Per il resto, il gameplay si muoverà sui classici crismi del settore, seppur avrà un’impronta nettamente più orientata agli scontri in mischia. Le nostre azioni saranno, ovviamente, limitate da una barra dell’energia e una dei punti ferita, che dovremo ovviamente tener d’occhio. Nonostante lo sforzo artistico e concettuale dei developer è sicuramente apprezzabile, qualitativamente e strutturalmente siamo lontani dal “nero” in stile From Software: Mortal Shell è cupo e difficile, ma probabilmente un po’ troppo “corto” rispetto allo standard e dal design “caotico” per risultare totalmente immersivo. Nemmeno la novella modalità roguelike introdotta con il DLC “The Virtuos Cycles”, che ci darà l’obiettivo di abbattere tutti i nemici al contempo esplorando la mappa di gioco alla ricerca di obelischi sparsi per la mappa e in grado di donarci abilità specifiche con cui potremo creare la nostra, personale build. Morire, in questo frangente, ci ricondurrà a Falgrim, hub centrale presente anche nella campagna “ordinaria”, dove potremo spendere quanto accumulato in caratteristiche passive utili per potenziare il nostro personaggio. L’espansione, in sostanza, aumenta notevolmente la (relativa) longevità del gioco base, aggiungendo un certo grado di proceduralità e una certa “urgenza” esplorativa, non particolarmente sentita nel gioco base.

Il contenuto aggiuntivo, inoltre, aggiunge una nuova classe, un nuovo bosse oltre che una pletora di nuove abilità, seppur non vada ad espandere in nessuno modo l’area di gioco. In generale, possiamo affermare che Mortal Shell è un ottimo soulslike, diviso tra una “cieca” obbedienza ai dettami di From Software e alcune trovate personali: un buon prodotto che, data anche la carenza di titoli del settore su Switch, diviene quasi un must per chi apprezza il genere.

● DATI FORNITI:
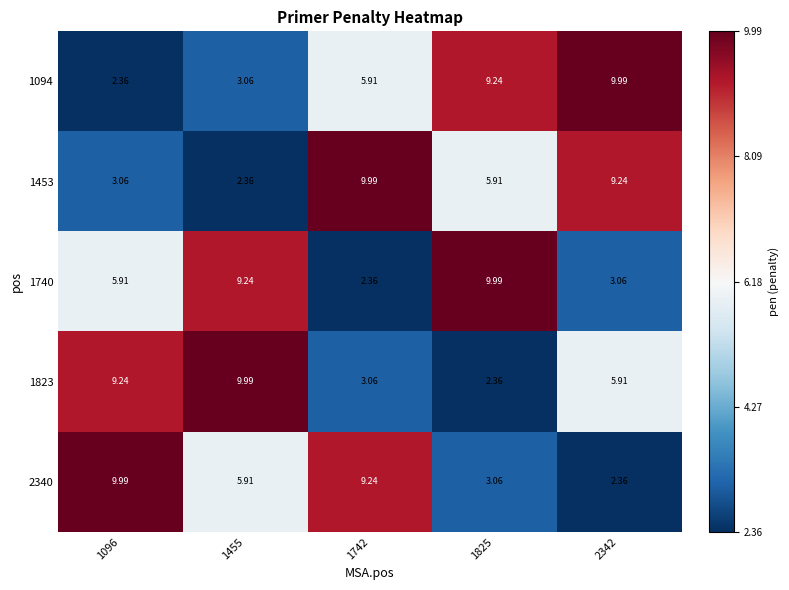

Is the value of 1740 at 1455 greater than the value of 1453 at 1825?

Yes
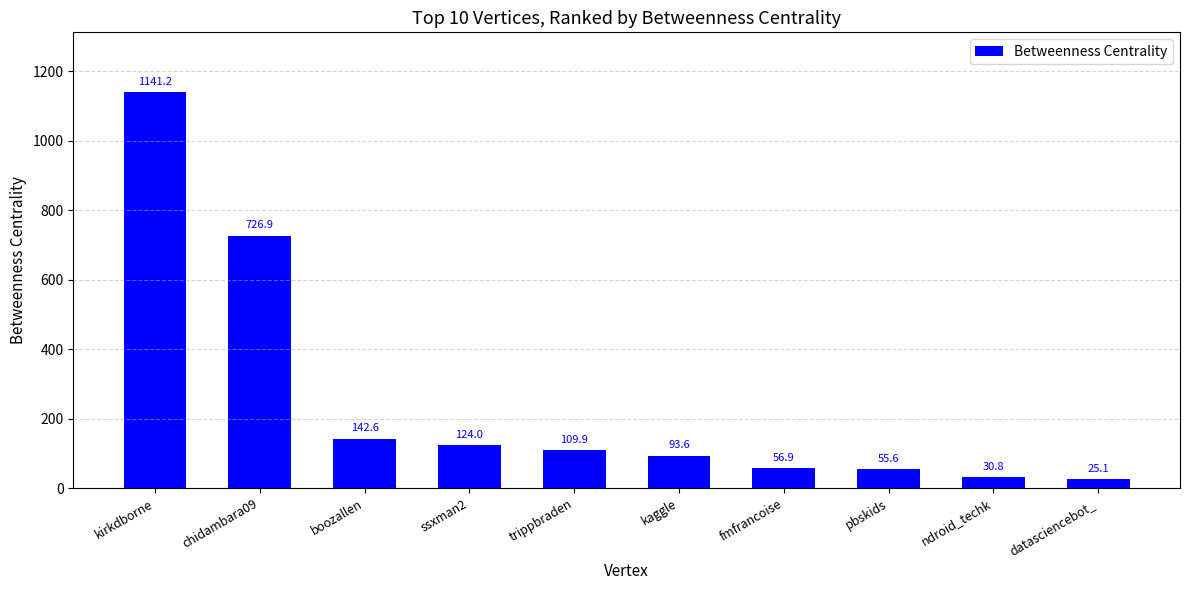

At which label is the value closest to 583?

chidambara09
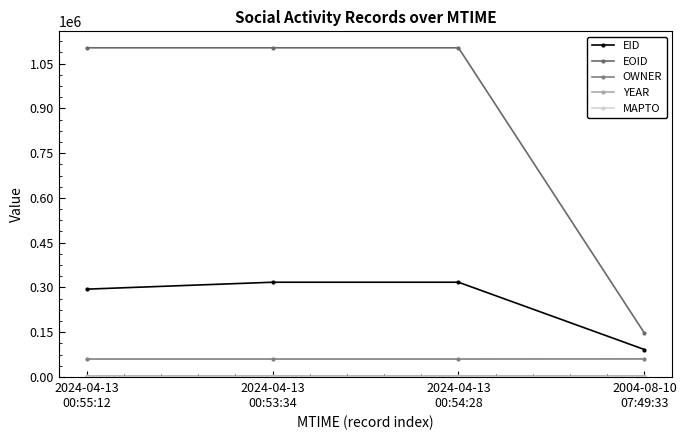

What is the sum of all EID values?

1021473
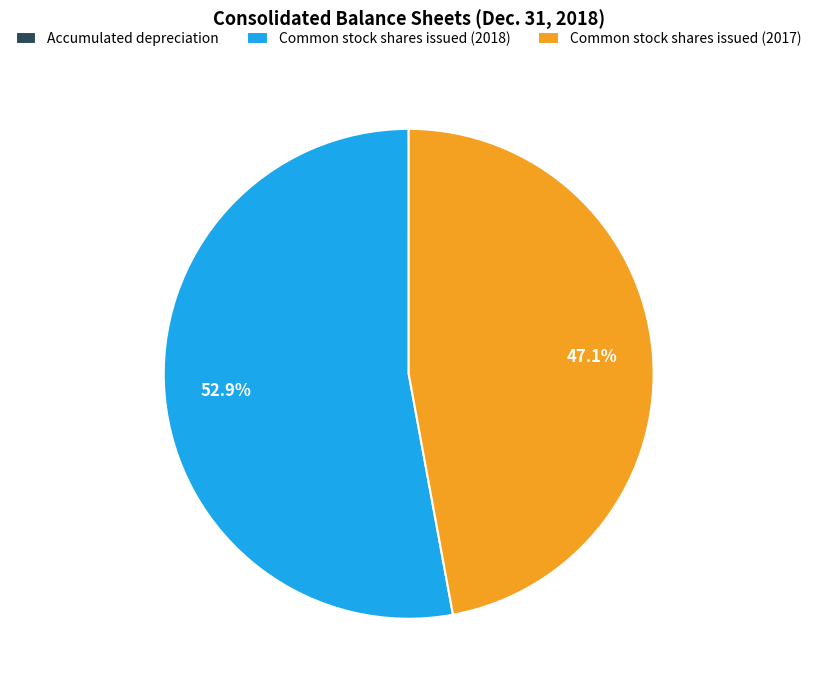

Does any single category account for the majority?

Yes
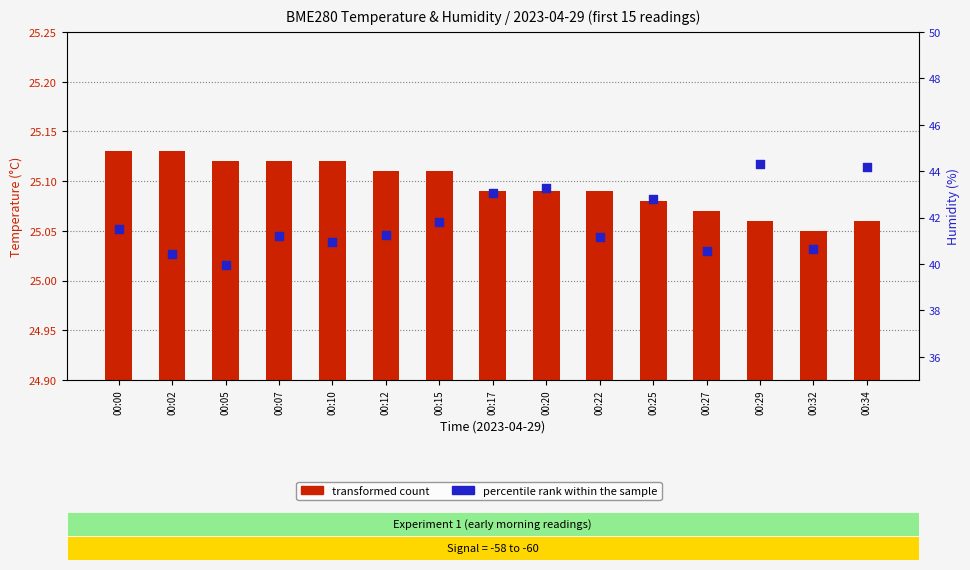

Which series has the largest Y range (max minus min)?

percentile rank within the sample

● COMPITO 1:
Come si presentano i record sui grafici se li trascrivi in una tabella Markdown con le colonne «Numero» e «Riga»? Numera ogni riga, salta quelle vuote e lascia fuori le immagini.
● COMPITO 2:
Come potrebbe proseguire la recensione di Mortal Shell dopo l'ultima frase?
La recensione di Mortal Shell e i record sono materiali distinti.

● SPAZIO RISPOSTA 1:
| Numero | Riga |
|---|---|
| 1 | Is the value of 1740 at 1455 greater than the value of 1453 at 1825? |
| 2 | Yes |
| 3 | At which label is the value closest to 583? |
| 4 | chidambara09 |
| 5 | What is the sum of all EID values? |
| 6 | 1021473 |
| 7 | Does any single category account for the majority? |
| 8 | Yes |
| 9 | Which series has the largest Y range (max minus min)? |
| 10 | percentile rank within the sample |

● SPAZIO RISPOSTA 2:
Tecniche di sopravvivenza

Mortal Shell non è di certo un titolo nuovo e, seppur si sia tentata una concisa recensione quasi si trattasse di un ludo ex novo, i dubbi che sicuramente assilleranno tantissimi giocatori saranno, ovviamente, legati alla qualità tecnica del porting su Nintendo Switch. Se volessimo tracciare una linea nella sabbia, potremmo dire che la versione analizzata in questa sede è paragonabile alle versioni old gen di Mortal Shell, seppur un gradino sotto, ma comunque di buona realizzazione in relazione alle limitate capacità della console Nintendo. Esteticamente parlando, il gioco è sufficientemente appetibile, seppur i tanti “angoli smussati” emergono con prepotenza soprattutto se ci si ferma, in modalità portatile, ad ammirare i dettagli dell’ambiente, spesso nulla più che texture “sfocate”. Diverso “destino” per i modelli poligonali che mantengono un certo fascino ed un livello intermedio di dettaglio e paragonabile a quello delle console old gen. C’è da dire che, in modo più o meno simile alle altre versioni, l’evocatività generale del titolo resta pressapoco inalterata nonostante i “tagli” estetici affrontati per consentire l’approdo su Switch siano stati netti. Il problema, in realtà, giace parzialmente su questioni più squisitamente meccaniche, principalmente legate alle performance e ai caricamenti.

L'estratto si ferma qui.